> The task
Write out the records word for word, starting with their very first line and ending with the line that contains "Số điện thoại: 0866", including that line. Leave the pictures out.

*** Opening Entries supplied ***

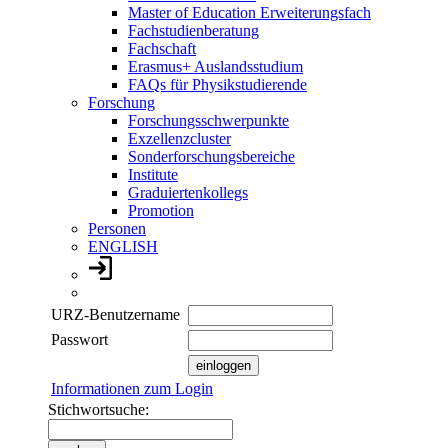
Master of Education Erweiterungsfach
Fachstudienberatung
Fachschaft
Erasmus+ Auslandsstudium
FAQs für Physikstudierende
Forschung
Forschungsschwerpunkte
Exzellenzcluster
Sonderforschungsbereiche
Institute
Graduiertenkollegs
Promotion
Personen
ENGLISH
URZ-Benutzername
Passwort
Informationen zum Login
Stichwortsuche:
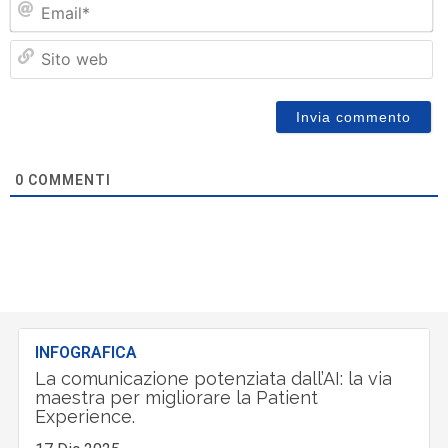
Si
w
0
COMMENTI
INFOGRAFICA
La comunicazione potenziata dall’AI: la via
maestra per migliorare la Patient
Experience.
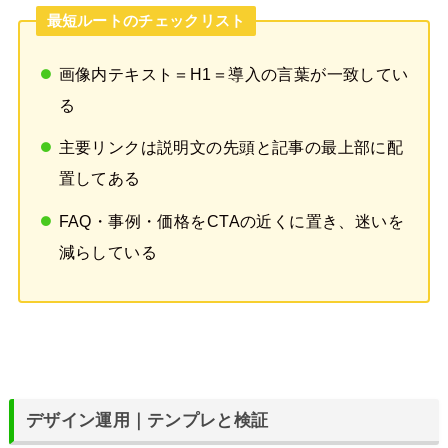
最短ルートのチェックリスト
画像内テキスト＝H1＝導入の言葉が一致してい
る
主要リンクは説明文の先頭と記事の最上部に配
置してある
FAQ・事例・価格をCTAの近くに置き、迷いを
減らしている
デザイン運用｜テンプレと検証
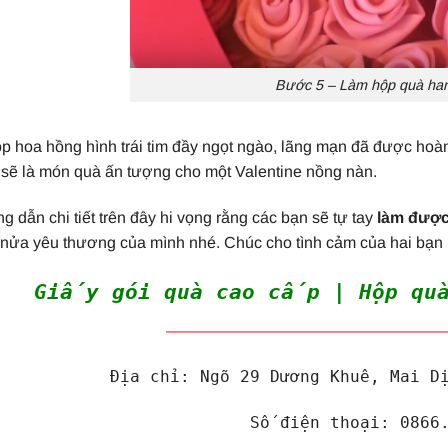
Bước 5 – Làm hộp quà h
ộp hoa hồng hình trái tim đầy ngọt ngào, lãng mạn đã được hoà
 sẽ là món quà ấn tượng cho một Valentine nồng nàn.
 dẫn chi tiết trên đây hi vọng rằng các bạn sẽ tự tay
làm được
 nửa yêu thương của mình nhé. Chúc cho tình cảm của hai bạn l
Giấy gói quà cao cấp | Hộp quà
——————————————————
Địa chỉ: Ngõ 29 Dương Khuê, Mai D
Số điện thoại: 0866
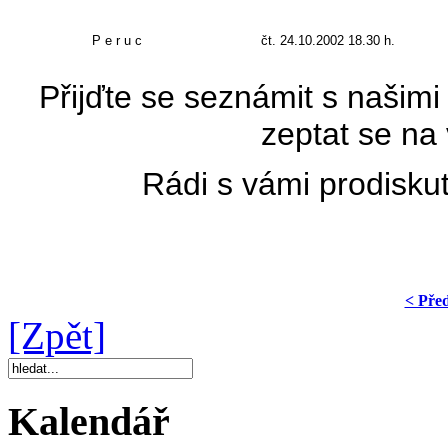
P e r u c
čt. 2
4.10.2002 18.30 h.
Přijďte se seznámit s našimi
zeptat se na 
Rádi s vámi prodisku
< Pře
[Zpět]
Kalendář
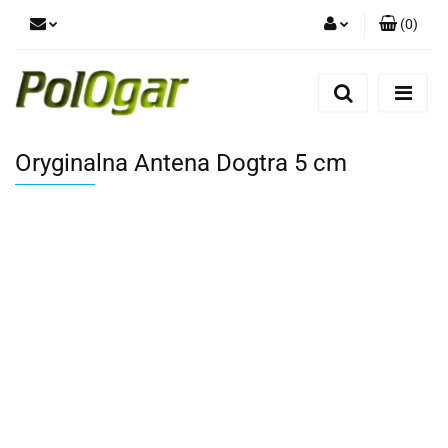
(
0
)
Zaloguj się
Zarejestruj się
Dodaj zgłoszenie
Oryginalna Antena Dogtra 5 cm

*** Closing Entries supplied ***

> Solution
Master of Education Erweiterungsfach
Fachstudienberatung
Fachschaft
Erasmus+ Auslandsstudium
FAQs für Physikstudierende
Forschung
Forschungsschwerpunkte
Exzellenzcluster
Sonderforschungsbereiche
Institute
Graduiertenkollegs
Promotion
Personen
ENGLISH
URZ-Benutzername
Passwort
Informationen zum Login
Stichwortsuche:
Si
w
0
COMMENTI
INFOGRAFICA
La comunicazione potenziata dall’AI: la via
maestra per migliorare la Patient
Experience.
最短ルートのチェックリスト
画像内テキスト＝H1＝導入の言葉が一致してい
る
主要リンクは説明文の先頭と記事の最上部に配
置してある
FAQ・事例・価格をCTAの近くに置き、迷いを
減らしている
デザイン運用｜テンプレと検証
Bước 5 – Làm hộp quà h
ộp hoa hồng hình trái tim đầy ngọt ngào, lãng mạn đã được hoà
 sẽ là món quà ấn tượng cho một Valentine nồng nàn.
 dẫn chi tiết trên đây hi vọng rằng các bạn sẽ tự tay
làm được
 nửa yêu thương của mình nhé. Chúc cho tình cảm của hai bạn l
Giấy gói quà cao cấp | Hộp quà
——————————————————
Địa chỉ: Ngõ 29 Dương Khuê, Mai D
Số điện thoại: 0866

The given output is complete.